ТЕКСТ ДЛЯ АНАЛИЗА
%%
Через час я встретился с мамой и со своим будущим тестем.
– Ты неплохо выглядишь,- сказала мама. Ее обмануло мое отекшее лицо и новенькая
накидка. Я почувствовал, как она сразу сникла, когда обняла меня. Отец Мариетты молчал.
– Как Мариетта? – спросил я.
– Едва не погибла.
– Где она?
– В Швейцарии. Она еще не в состоянии ехать домой. Наверное, она уже никогда не сможет ходить.
Но я уже не беспокоился – раз она жива и не в лагере, значит, все в порядке. И если она никогда не сможет ходить, то это не так важно. После ада лагерей любая жизнь покажется раем.
– Папа умер,- сказал я наконец.
Итак, я дома. Когда я встал на весы, во мне оказалось 35 килограммов. – Надо вызвать врача,- сказала мама.
– Не надо. У меня же ничего не болит. Завтра пойду на рыбалку, – успокоил я ее.
Но врач все-таки пришел, и меня немедленно уложили в постель. Врач сказал, что я опасно болен. У меня оказался двусторонний плеврит. А кроме того, воспаление сердечной мышцы, синусит и тахикардия. Я был обречен почти на год постельного режима.
%%
ИСХОДНЫЕ СТРОКИ
%%
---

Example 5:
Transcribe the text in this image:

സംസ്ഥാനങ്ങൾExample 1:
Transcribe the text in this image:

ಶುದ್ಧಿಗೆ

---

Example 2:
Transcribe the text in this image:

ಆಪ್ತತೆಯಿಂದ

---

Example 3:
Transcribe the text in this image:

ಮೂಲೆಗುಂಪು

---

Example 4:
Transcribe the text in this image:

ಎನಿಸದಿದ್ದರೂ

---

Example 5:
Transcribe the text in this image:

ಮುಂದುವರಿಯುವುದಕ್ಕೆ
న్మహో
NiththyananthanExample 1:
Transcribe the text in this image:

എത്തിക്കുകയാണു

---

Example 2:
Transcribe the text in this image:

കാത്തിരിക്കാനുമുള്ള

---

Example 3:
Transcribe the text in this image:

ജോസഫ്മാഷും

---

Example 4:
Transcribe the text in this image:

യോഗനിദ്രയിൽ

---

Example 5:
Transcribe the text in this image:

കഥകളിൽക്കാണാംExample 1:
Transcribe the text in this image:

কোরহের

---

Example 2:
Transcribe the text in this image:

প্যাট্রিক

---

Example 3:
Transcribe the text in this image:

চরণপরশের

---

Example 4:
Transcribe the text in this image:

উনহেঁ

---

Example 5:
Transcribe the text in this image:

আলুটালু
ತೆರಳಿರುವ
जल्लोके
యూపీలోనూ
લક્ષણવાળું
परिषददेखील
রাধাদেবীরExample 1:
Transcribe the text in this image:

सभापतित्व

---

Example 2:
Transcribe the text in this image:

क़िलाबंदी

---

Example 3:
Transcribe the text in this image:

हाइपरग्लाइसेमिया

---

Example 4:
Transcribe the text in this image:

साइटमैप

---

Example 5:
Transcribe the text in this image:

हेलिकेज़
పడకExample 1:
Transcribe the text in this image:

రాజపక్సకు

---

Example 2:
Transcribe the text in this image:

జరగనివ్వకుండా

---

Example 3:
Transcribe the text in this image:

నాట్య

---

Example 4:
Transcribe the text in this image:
%%
ЧТО СДЕЛАТЬ
**1.** Сколько весил рассказчик в отрывке о возвращении домой из лагеря, когда встал на весы?
**2.** Продолжите отрывок о возвращении рассказчика домой из лагеря сразу после его последнего предложения.
Строки взяты из другого источника.

ОТВЕТЫ
**1.** 35 килограммов.

**2.**
А в это время газеты уже начали писать, что нельзя слишком строго судить военных преступников за их «заблуждения».
Эпилог
Прошли десятилетия.
Одна голландская газета обозвала меня вурдалаком за то, что я написал книгу об истории нацистских концлагерей. Меня обвинили в любви к покойникам.
Да, я любил многих погибших. Среди них мой отец. Я разыскал место, где он погиб,- лагерь смерти Флоссенбург, каменоломня Герсбрюк. Никто из окрестных жителей не мог сказать мне, где находится памятник. Через насколько часов поисков я увидел его на горе. Туда вела еле заметная тропа. Я решил повторить путь, которым шел мой отец с камнем на плече, подгоняемый плетьми, пинками и бранью. Не так-то просто было мне преодолеть этот путь после перенесенного инфаркта. Но я все-таки поднялся к памятнику, заросшему травой.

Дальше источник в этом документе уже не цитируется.